A critical role for Dna2 at unwound telomeres

Abstract

AbstractDna2 is a nuclease and helicase that functions redundantly with other proteins in Okazaki fragment processing, double strand break (DSB) resection and checkpoint kinase activation. Dna2 is an essential enzyme, required for yeast and mammalian cell viability. Here we report that numerous mutations affecting the DNA damage checkpoint suppress dna2Δ lethality in Saccharomyces cerevisiae. dna2Δ cells are also suppressed by deletion of helicases, PIF1 and MPH1, and by deletion of POL32, a subunit of DNA polymerase δ. All dna2Δ cells are temperature sensitive, have telomere length defects, and low levels of telomeric 3’ single stranded DNA (ssDNA). Interestingly, Rfa1, a subunit of the major ssDNA binding protein RPA, and the telomere specific ssDNA binding protein Cdc13, often co-localize in dna2Δ cells. This suggests that telomeric defects often occur in dna2Δ cells. There are several plausible explanations for why the most critical function of Dna2 is at telomeres. Telomeres modulate the DNA damage response (DDR) at chromosome ends, inhibiting resection, ligation and cell cycle arrest. We suggest that Dna2 nuclease activity contributes to modulating the DNA damage response at telomeres by removing telomeric C-rich ssDNA and thus preventing checkpoint activation.

(Records provided)
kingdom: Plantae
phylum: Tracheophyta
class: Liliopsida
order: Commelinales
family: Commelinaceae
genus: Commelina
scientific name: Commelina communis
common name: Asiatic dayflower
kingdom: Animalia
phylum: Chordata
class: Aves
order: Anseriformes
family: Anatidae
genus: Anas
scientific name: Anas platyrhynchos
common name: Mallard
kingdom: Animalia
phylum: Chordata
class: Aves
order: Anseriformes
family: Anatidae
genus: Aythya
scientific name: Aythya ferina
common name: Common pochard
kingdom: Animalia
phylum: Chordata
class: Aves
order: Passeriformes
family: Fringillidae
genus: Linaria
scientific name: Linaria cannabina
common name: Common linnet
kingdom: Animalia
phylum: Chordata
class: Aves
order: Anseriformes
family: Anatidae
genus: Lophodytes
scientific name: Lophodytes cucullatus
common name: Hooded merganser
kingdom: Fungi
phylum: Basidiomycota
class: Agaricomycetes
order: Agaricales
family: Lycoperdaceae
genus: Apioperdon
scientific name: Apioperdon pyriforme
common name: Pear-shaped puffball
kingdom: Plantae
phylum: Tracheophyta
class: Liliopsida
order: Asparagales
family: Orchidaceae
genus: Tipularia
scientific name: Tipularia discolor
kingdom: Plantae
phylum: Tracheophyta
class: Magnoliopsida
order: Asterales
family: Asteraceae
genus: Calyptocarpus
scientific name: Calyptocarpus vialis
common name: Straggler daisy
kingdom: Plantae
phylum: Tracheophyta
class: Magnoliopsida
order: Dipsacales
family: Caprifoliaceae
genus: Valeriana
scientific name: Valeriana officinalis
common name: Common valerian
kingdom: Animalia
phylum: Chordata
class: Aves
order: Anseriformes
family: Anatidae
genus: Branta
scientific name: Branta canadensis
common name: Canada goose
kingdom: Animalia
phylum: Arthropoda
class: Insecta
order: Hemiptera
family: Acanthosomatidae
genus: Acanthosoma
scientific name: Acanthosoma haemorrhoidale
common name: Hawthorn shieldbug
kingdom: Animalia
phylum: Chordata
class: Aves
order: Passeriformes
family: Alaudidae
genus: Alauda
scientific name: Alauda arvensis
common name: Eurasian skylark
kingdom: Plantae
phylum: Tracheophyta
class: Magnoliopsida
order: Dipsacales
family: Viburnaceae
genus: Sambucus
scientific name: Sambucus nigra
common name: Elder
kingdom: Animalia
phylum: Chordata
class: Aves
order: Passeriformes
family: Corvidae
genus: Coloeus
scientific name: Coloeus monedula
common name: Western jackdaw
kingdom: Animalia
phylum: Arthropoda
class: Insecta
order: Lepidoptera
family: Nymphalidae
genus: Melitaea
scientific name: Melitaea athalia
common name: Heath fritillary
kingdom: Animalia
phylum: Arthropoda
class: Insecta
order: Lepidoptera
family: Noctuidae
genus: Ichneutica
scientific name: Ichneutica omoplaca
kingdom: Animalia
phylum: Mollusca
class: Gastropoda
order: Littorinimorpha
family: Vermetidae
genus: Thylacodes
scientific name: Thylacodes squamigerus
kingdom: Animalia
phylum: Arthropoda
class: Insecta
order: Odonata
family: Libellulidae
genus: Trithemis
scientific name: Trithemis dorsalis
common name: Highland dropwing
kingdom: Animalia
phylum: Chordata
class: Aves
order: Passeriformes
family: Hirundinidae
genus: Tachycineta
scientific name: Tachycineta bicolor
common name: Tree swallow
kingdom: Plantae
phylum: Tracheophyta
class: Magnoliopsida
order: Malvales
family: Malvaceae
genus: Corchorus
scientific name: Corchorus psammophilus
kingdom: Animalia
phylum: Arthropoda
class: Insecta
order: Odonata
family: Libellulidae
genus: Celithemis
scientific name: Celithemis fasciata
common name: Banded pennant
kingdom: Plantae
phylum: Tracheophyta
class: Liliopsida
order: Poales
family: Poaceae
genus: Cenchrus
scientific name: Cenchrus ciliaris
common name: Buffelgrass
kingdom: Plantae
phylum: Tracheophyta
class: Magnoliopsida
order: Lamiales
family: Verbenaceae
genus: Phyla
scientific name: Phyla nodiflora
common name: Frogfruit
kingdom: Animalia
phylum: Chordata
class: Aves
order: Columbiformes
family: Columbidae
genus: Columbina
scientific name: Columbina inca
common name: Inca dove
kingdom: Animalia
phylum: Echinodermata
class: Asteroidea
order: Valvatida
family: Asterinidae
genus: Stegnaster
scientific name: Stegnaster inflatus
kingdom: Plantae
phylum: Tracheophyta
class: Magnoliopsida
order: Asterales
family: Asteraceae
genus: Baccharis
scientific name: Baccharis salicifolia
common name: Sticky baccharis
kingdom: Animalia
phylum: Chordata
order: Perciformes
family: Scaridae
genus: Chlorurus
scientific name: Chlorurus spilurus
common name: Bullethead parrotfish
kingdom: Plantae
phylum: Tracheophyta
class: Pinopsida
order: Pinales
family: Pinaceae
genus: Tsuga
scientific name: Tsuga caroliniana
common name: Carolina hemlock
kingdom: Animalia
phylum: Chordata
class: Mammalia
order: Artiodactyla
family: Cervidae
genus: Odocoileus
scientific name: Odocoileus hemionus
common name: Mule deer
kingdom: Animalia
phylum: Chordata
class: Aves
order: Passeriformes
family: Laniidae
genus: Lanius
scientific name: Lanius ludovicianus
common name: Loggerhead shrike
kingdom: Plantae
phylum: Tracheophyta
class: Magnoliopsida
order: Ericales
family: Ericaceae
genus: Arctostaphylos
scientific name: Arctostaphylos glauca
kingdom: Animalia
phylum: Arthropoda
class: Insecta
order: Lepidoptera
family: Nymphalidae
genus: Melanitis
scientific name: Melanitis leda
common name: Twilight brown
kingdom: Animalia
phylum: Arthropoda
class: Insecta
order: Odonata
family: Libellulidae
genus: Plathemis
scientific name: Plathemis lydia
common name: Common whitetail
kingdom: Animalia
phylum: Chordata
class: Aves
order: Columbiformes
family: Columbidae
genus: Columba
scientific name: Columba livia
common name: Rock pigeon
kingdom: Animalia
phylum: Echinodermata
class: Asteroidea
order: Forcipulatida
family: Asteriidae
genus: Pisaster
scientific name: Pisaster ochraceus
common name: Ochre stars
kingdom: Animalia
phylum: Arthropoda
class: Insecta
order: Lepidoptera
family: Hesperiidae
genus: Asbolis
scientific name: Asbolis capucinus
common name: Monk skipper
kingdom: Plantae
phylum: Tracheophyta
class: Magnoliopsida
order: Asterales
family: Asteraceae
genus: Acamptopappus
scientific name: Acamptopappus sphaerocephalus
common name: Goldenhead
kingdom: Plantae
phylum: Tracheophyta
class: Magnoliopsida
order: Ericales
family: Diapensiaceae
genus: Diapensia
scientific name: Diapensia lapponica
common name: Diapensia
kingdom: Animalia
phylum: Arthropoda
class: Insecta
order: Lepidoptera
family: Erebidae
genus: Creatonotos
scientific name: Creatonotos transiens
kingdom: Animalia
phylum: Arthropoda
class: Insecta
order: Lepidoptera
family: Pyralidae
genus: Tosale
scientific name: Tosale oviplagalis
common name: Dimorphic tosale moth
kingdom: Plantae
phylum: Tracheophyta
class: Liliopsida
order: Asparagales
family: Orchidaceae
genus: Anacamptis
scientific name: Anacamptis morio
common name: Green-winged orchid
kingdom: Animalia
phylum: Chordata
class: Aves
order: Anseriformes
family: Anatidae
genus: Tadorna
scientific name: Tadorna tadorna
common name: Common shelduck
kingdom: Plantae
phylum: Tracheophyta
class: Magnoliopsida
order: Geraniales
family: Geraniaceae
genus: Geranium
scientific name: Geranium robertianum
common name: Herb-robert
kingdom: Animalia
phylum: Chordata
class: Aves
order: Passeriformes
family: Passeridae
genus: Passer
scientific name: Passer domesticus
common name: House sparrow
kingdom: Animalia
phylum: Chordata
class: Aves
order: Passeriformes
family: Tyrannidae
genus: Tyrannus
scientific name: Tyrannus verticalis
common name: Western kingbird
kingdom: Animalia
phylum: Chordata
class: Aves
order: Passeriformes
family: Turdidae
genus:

(Instructions to follow)
In the abstract on Dna2 at telomeres, deletion of which subunit of DNA polymerase δ suppresses dna2Δ cells?

(Answer for this exercise)
POL32